* **YOUR OBJECTIVE**: According to the system card, what two things does the shared safety floor forbid?

* **SELECTED EXTRACT**:
□ □ □ □
System Card

DD-Agents is a forensic M&A due-diligence pipeline: it analyzes a contract data room with specialist AI agents, enforces deterministic quality gates, and produces cross-domain HTML and Excel reports that advisors verify and act on.

This card describes the safety, anti-hallucination, and auditability posture of the agent layer. It is intentionally short and points to authoritative source files rather than restating them.

Agent roster and tool posture

The active agents are exactly the specialists registered in agents/registry.py (built-in specialists plus any installed via the dd_agents.specialists entry-point group), alongside the governance and synthesis agents the pipeline spawns. Use dd-agents agents list to see the live roster for a given config — this card does not hardcode the set.

Agents run with a least-privilege, read-only-by-default tool posture (Rule-of-Two: read documents, write findings, nothing else). The shared safety floor (CRITICAL_CONSTRAINTS in agents/prompt_constants.py) forbids spawning sub-agents and forbids the Bash/shell tool. Pre-tool-use hooks (hooks/) enforce allow/block decisions on every tool call, so the posture is mechanically enforced, not merely requested in prose.
□ □ □ □
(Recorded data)
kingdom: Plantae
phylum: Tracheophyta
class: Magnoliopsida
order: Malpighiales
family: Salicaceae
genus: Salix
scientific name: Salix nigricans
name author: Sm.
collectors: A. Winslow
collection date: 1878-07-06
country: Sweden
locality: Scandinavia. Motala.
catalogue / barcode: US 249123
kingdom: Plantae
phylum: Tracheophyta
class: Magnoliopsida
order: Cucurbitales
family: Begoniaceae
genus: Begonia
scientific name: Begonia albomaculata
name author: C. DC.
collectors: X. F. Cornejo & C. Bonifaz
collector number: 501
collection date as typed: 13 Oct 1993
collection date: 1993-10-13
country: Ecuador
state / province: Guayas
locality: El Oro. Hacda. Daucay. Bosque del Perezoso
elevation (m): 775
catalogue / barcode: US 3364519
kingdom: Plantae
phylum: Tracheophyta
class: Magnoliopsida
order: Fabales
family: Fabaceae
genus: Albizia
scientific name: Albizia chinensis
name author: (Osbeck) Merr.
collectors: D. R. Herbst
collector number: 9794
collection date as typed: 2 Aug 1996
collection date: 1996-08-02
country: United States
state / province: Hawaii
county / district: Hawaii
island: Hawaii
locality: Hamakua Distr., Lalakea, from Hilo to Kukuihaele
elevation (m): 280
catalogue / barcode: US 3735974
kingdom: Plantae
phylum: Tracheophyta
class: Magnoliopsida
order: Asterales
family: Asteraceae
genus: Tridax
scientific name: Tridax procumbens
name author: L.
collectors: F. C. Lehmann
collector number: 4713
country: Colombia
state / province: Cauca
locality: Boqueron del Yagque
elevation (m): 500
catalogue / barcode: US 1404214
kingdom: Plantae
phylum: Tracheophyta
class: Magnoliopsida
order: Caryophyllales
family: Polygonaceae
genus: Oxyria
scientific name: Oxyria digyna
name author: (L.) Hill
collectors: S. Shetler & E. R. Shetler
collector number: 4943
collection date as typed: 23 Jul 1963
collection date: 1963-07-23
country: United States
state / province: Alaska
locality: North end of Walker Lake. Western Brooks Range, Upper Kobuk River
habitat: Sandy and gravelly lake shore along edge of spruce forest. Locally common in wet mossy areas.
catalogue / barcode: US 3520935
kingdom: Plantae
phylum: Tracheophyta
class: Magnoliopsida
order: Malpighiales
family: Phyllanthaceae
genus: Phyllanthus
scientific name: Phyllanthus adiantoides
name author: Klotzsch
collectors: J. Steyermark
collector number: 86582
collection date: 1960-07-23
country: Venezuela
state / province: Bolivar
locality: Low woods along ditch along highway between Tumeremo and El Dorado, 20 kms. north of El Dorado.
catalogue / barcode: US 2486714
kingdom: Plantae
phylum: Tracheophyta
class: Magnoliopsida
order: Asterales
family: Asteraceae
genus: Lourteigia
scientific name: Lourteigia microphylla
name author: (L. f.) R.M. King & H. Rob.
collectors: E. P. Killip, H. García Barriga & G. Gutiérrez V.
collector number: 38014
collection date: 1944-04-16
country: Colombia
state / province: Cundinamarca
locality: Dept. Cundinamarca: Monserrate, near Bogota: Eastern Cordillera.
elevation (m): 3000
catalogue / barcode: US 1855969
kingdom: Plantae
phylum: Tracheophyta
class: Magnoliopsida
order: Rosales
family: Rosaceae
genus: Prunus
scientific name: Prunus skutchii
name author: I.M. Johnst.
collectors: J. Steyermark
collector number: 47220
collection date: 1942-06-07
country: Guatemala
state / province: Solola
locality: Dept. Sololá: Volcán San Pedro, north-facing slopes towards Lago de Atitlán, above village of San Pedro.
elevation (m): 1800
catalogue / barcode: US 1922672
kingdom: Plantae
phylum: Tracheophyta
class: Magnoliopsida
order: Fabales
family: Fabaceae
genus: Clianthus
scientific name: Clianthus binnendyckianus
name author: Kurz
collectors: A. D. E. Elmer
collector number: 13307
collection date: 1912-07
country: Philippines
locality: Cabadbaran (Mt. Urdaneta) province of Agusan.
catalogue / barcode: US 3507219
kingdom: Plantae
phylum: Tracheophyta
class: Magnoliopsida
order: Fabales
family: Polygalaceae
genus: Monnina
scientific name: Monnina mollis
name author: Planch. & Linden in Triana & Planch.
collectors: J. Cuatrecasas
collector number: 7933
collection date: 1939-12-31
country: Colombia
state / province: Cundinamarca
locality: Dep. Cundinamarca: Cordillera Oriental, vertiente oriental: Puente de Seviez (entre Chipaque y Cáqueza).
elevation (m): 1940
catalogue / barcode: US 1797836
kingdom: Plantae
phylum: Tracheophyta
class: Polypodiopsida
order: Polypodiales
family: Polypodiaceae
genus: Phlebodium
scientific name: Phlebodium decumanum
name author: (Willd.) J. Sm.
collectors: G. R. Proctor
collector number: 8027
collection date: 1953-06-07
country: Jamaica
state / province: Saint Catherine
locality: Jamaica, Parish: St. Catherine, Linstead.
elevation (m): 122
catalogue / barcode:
□ □ □ □
* **SOLUTION**: Spawning sub-agents and using the Bash/shell tool.